We strive to conserve Belize’s natural and cultural heritage through education, conservation, and research, and hosting internships is one important way in which we meet this mandate. By training international and local students in environmental and wildlife management field research techniques and data collection protocols, we will gain a greater knowledge on the biodiversity of Belizean fauna and flora. With the help of international scientific collaborators, this knowledge is compiled into peer-reviewed publications, Belizean government reports and regulations, field guides, and other publications that will increase the global visibility of Belizean fauna and flora and aid in their management and ultimately their conservation.
All of the internships that we host are offered through our partner company, Ecorana Environmental Ltd., who provides the technical expertise needed to plan these incredible experiences. Through this partnership students will gain invaluable skills in their field which will aid them in finding their career paths, and give them experiences that will help them find future employment. The hands-on experiences gained will increase the student’s opportunities for employment in government agencies, Environmental NGOs, and in consultant firms. Through working on long-term monitoring projects that will be designed to be published in peer-reviewed journals and stressing the importance of good note taking, standardized data collection, and scientific writing, students will also be prepared for a future career in academia.
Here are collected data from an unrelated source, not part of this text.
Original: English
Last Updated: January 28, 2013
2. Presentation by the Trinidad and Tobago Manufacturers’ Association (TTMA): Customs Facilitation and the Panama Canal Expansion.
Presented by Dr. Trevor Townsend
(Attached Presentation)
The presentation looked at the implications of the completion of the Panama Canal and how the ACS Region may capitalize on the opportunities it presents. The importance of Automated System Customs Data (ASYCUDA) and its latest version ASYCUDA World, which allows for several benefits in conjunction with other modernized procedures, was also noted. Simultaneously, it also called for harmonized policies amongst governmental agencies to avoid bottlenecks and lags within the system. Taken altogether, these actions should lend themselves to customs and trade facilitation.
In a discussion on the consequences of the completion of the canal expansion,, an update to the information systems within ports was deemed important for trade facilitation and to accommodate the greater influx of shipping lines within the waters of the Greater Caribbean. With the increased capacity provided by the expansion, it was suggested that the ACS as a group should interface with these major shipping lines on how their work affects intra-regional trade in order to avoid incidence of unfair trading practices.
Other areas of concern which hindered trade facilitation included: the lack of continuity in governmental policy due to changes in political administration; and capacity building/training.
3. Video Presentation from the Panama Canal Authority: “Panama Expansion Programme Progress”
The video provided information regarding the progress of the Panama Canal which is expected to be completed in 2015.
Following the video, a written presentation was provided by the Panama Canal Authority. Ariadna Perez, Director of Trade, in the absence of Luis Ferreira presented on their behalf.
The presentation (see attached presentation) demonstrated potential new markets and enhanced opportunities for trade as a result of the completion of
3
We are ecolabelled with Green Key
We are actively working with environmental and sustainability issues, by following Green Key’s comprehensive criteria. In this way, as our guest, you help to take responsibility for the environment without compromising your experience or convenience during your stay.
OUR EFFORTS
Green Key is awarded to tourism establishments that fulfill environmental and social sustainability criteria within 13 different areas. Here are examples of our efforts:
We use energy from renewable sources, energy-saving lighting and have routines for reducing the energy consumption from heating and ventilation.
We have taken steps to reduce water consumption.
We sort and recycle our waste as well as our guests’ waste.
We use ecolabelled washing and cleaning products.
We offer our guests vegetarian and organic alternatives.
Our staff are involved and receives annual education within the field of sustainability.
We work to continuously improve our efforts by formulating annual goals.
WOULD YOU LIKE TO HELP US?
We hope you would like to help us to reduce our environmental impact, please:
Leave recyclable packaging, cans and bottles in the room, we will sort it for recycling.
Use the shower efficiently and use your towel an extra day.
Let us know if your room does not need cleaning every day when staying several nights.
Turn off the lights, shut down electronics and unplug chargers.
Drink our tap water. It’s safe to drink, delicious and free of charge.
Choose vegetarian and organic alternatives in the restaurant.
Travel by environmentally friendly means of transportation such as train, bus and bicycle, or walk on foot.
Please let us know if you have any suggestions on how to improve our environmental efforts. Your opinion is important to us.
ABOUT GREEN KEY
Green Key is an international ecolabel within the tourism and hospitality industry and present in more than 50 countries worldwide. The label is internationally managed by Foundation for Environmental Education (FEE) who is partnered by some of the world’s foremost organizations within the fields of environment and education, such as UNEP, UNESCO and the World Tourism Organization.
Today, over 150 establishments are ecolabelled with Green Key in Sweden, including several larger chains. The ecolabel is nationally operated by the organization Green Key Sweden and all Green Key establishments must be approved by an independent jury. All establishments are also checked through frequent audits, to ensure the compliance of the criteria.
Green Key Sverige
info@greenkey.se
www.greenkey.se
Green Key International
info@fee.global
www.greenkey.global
Internships usually run 6-weeks and interns pay modest fees ($250-280/US/week) to cover their expenses (including food). All fees go directly to supporting the development of conservation projects in Belize through paying T.R.E.E.S incurred expenses of hosting the student, for materials and tools for the intern’s project, and for paying for locals’ time in sharing their knowledge. A portion of the fees are set aside and used for scholarships and bursaries so local Belizean students that cannot afford to pay for an internship can still have the same training opportunities as international students. If you are an international student in financial need, your academic institution may be able to offer a scholarship or bursary for this opportunity. Potential interns should also look into the possibility of getting accredited through their school for the internship. You should identify an academic advisor willing to support you in this internship, and we will discuss this opportunity directly with him/her as well as provide a letter of support to your academic institution. Mature students or non-students with extensive experience in tropical wildlife ecology techniques that can act as volunteer internship coordinators may apply for a fee reduction and stay for $10 BZD/day. Meals not included.